I think this is the problem with having divisional requirements such as the ones we have at Bryn Mawr. On the one hand, I think it’s a fantastic idea for all students to have the opportunity to actually get a diverse education, but on the other hand, I think that the idea of taking a “real” science is so off-putting to many humanities-oriented students, that it sours the whole experience for them. I think the idea of a non-major section and a major section is a really appealing one. With this, there is the opportunity for the non-science student body to get involved in the science community in a fashion that will perhaps give them a better opinion of the sciences, and allow them to get some very basic fundamentals—I don’t know if this would result in a significant contribution to the scientific literacy of the general population, but it might be a start?

lbonnell's picture

Scientific literacy

 In class we defined scientific literacy as the understanding that a summary of observations can be challenged by new observations. However, I think there's more to scientific literacy than that. To me scientific literacy means an understanding of the building blocks or foundations of science. For example, in biology I think that would include understanding the concept of a cell and the importance of DNA. These are things that I would except every person with some sort of formal science education to understand. 

I think this is one reason why the new Bio 101 syllabus is an improvement. In college level introduction classes it is easy to get lost in the details and lose focus of the main building blocks. I think it is great that the course moves through successive levels of organization from the molecular to organismal levels and uses these levels as a framework for the class. At the same time, I don't think the professors should omit anything information that would be in a typical college Intro Biology course. Intro Biology is similar to  AP Biology in that many student are using the course to prepare themselves for a standardized exam that tests specific, detailed information. It would be unfortunate to see Bryn Mawr students at an disadvantage compared to students from schools with more traditional Intro Biology courses.

■ ■ ■ ■

QUESTIONS TO ANSWER:
1. For each statement about the posts on scientific literacy, answer yes or no to whether it agrees with the text, and quote the deciding words.
(a) The first post's writer likes the idea of separate non-major and major sections.
(b) According to the second post, the class defined scientific literacy as understanding the concept of a cell.
(c) The new Bio 101 syllabus moves from the organismal level to the molecular level.
2. Translate this sentence from the posts on scientific literacy into Spanish: "In college level introduction classes it is easy to get lost in the details and lose focus of the main building blocks."
3. Answer these questions using the posts on scientific literacy.
(a) At which college are the divisional requirements discussed in the first post?
(b) What two examples from biology does the second post give as building blocks of science?
(c) To which course does the second post compare Intro Biology?
The lines after this are not needed for these tasks.

AVAILABLE DATA:

■ ■ ■ ■

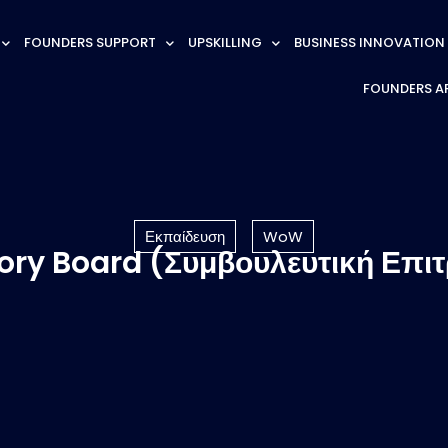
FOUNDERS SUPPORT
UPSKILLING
BUSINESS INNOVATION
FOUNDERS A
Εκπαίδευση
WoW
ory Board (Συμβουλευτική Επι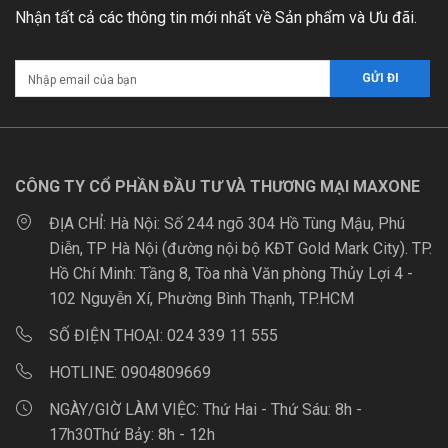
Nhận tất cả các thông tin mới nhất về Sản phẩm và Ưu đãi.
CÔNG TY CỔ PHẦN ĐẦU TƯ VÀ THƯƠNG MẠI MAXONE
ĐỊA CHỈ:
Hà Nội: Số 244 ngõ 304 Hồ Tùng Mậu, Phú
Diễn, TP Hà Nội (đường nội bộ KĐT Gold Mark City). TP.
Hồ Chí Minh: Tầng 8, Tòa nhà Văn phòng Thủy Lợi 4 -
102 Nguyễn Xí, Phường Bình Thạnh, TP.HCM
SỐ ĐIỆN THOẠI:
024 339 11 555
HOTLINE:
0904809669
NGÀY/GIỜ LÀM VIỆC:
Thứ Hai - Thứ Sáu: 8h -
17h30Thứ Bảy: 8h - 12h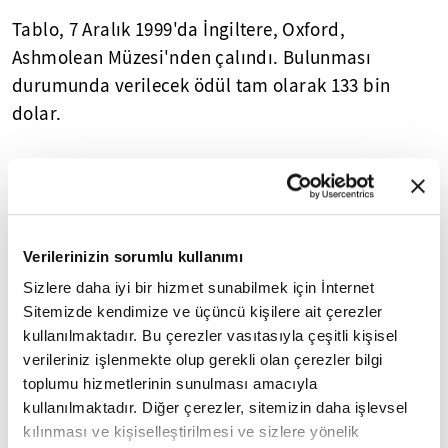
Tablo, 7 Aralık 1999'da İngiltere, Oxford,
Ashmolean Müzesi'nden çalındı. Bulunması
durumunda verilecek ödül tam olarak 133 bin
dolar.
10
/21
RAFFAELLO SANZIO
Verilerinizin sorumlu kullanımı
Sizlere daha iyi bir hizmet sunabilmek için İnternet
Sitemizde kendimize ve üçüncü kişilere ait çerezler
kullanılmaktadır. Bu çerezler vasıtasıyla çeşitli kişisel
verileriniz işlenmekte olup gerekli olan çerezler bilgi
toplumu hizmetlerinin sunulması amacıyla
kullanılmaktadır. Diğer çerezler, sitemizin daha işlevsel
kılınması ve kişiselleştirilmesi ve sizlere yönelik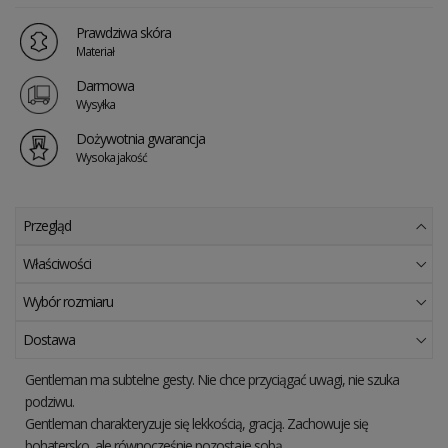
Prawdziwa skóra
Materiał
Darmowa
Wysyłka
Dożywotnia gwarancja
Wysoka jakość
Przegląd
Właściwości
Wybór rozmiaru
Dostawa
Gentleman ma subtelne gesty. Nie chce przyciągać uwagi, nie szuka
podziwu.
Gentleman charakteryzuje się lekkością, gracją. Zachowuje się
bohatersko, ale równocześnie pozostaje sobą.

■ ■ ■ ■

ANSWERS PROVIDED:
1.
(a) Yes: "I think the idea of a non-major section and a major section is a really appealing one."
(b) No: "In class we defined scientific literacy as the understanding that a summary of observations can be challenged by new observations."
(c) No: "the course moves through successive levels of organization from the molecular to organismal levels"

2. En las clases introductorias de nivel universitario es fácil perderse en los detalles y perder de vista los elementos fundamentales.

3.
(a) Bryn Mawr
(b) The concept of a cell and the importance of DNA
(c) AP Biology